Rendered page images
■ ■ ■ ■

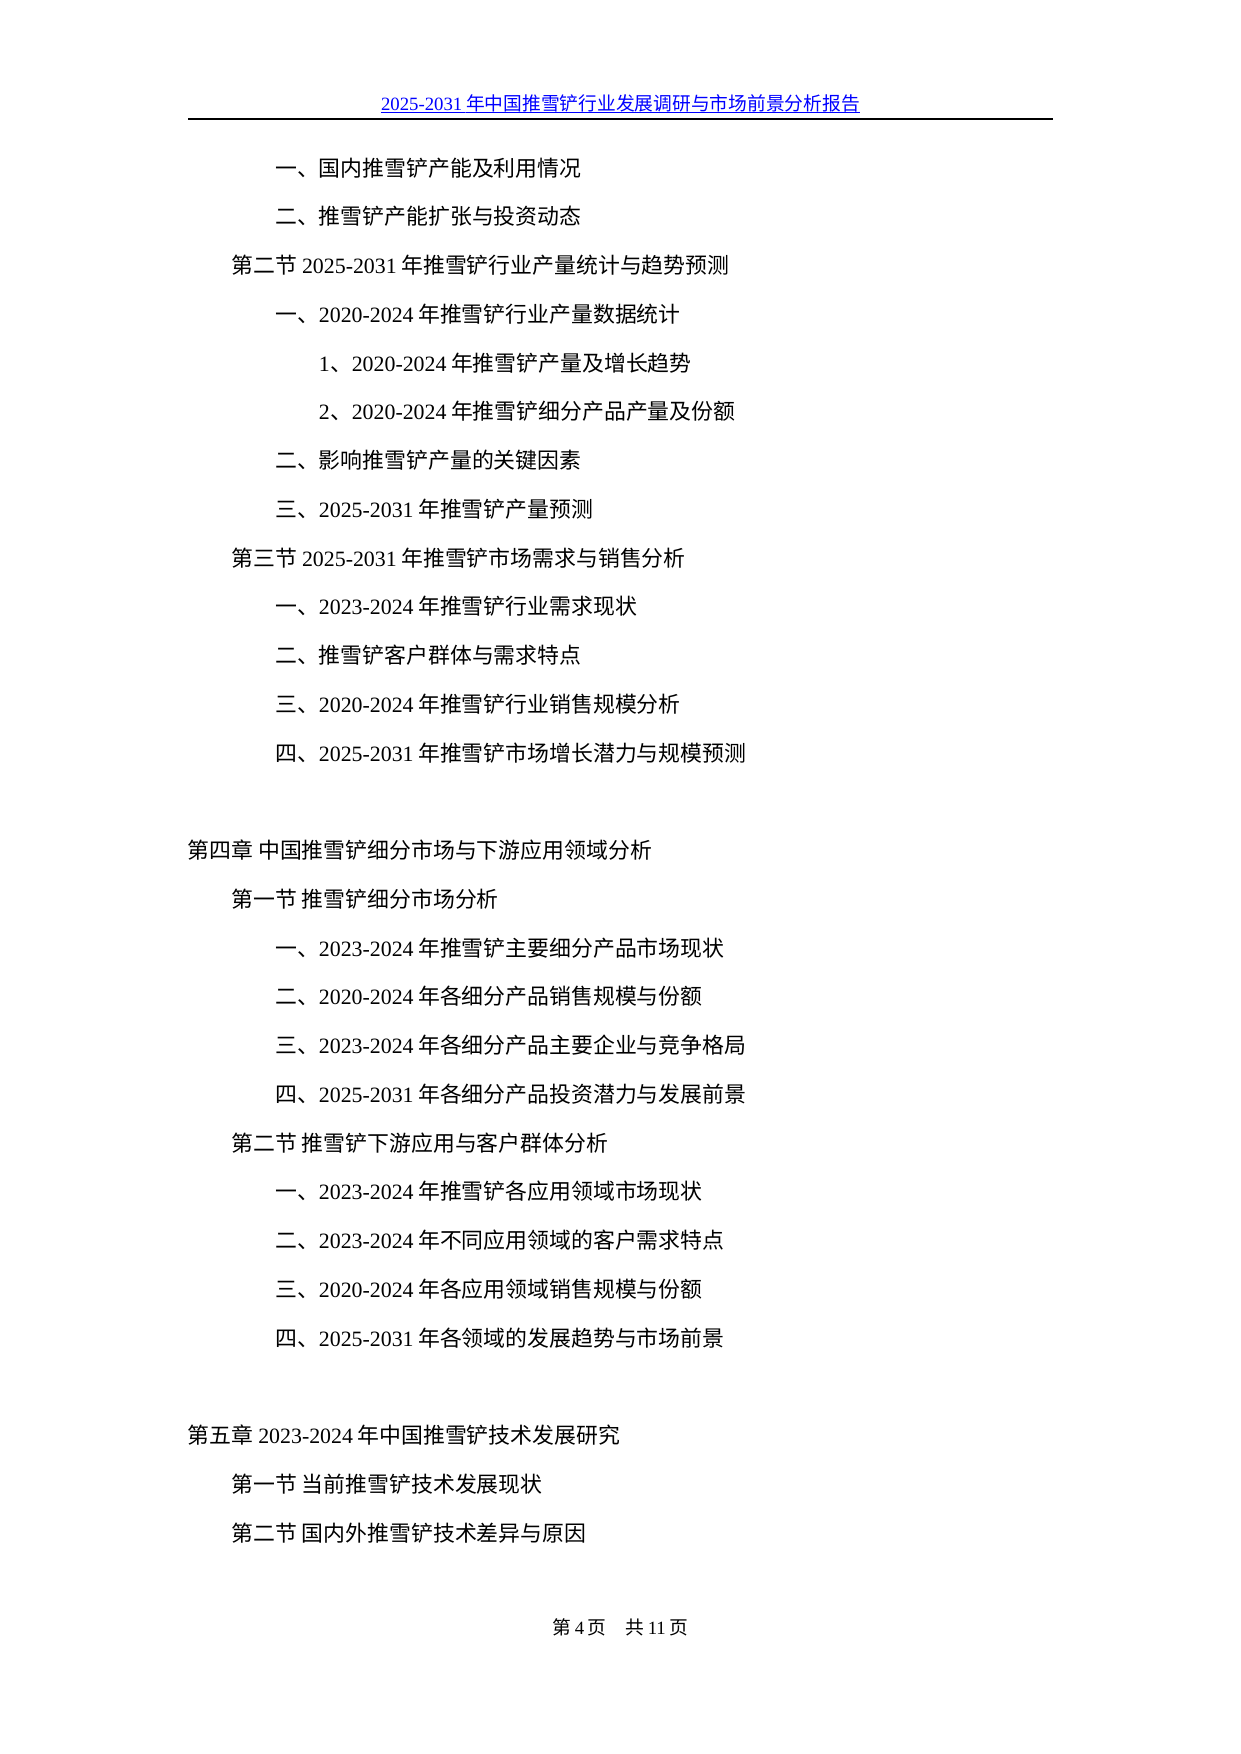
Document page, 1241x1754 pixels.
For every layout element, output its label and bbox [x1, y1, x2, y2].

text [187, 150, 1053, 1548]
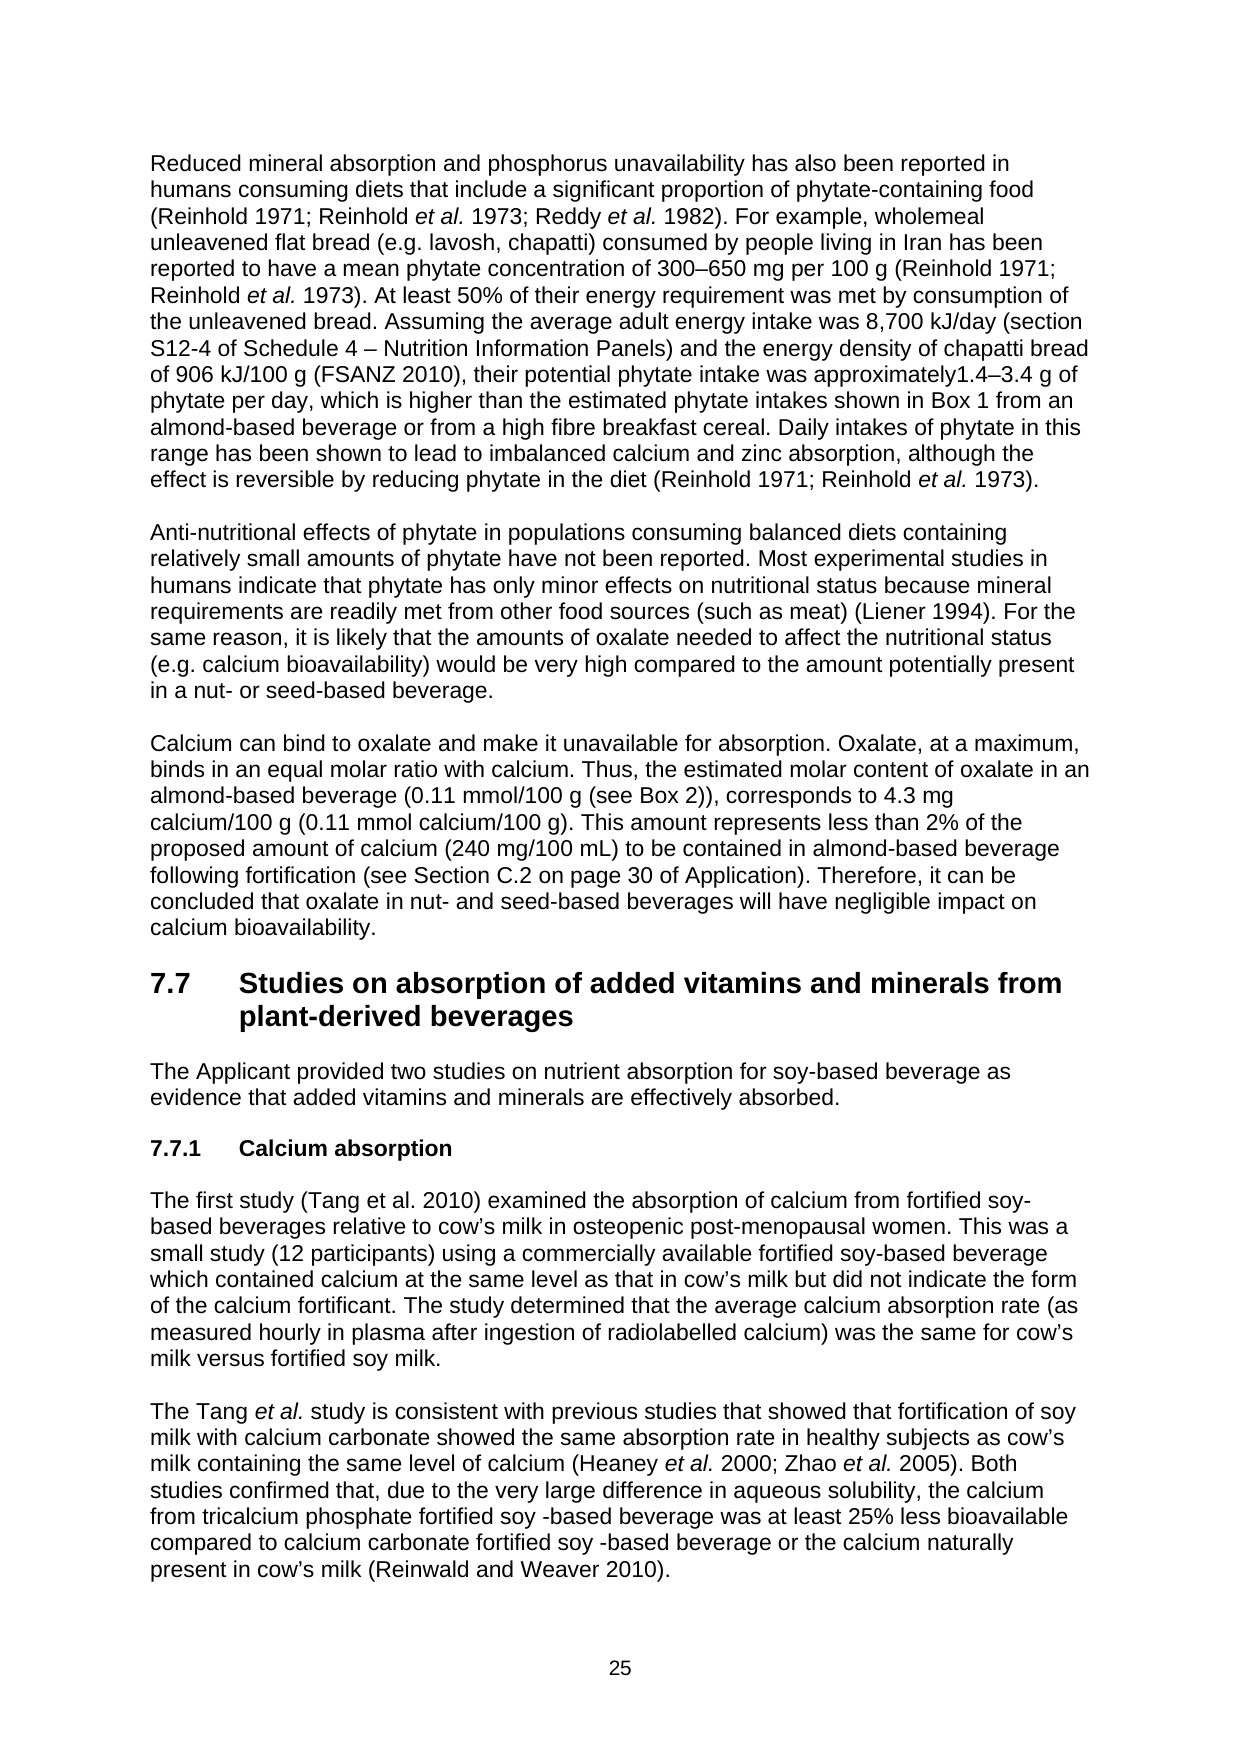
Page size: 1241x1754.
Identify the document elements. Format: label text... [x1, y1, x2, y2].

■ ■ ■ ■

### ASSIGNMENT:
Return only the lines that start at the line containing "For every layout" and finish at the last line of the entries, exactly as written and without pictures.

### SOLUTION TO THIS EXERCISE:
For every layout element, output its label and bbox [x1, y1, x2, y2].

text [187, 150, 1053, 1548]
Page size: 1241x1754.
Identify the document elements. Format: label text... [x1, y1, x2, y2].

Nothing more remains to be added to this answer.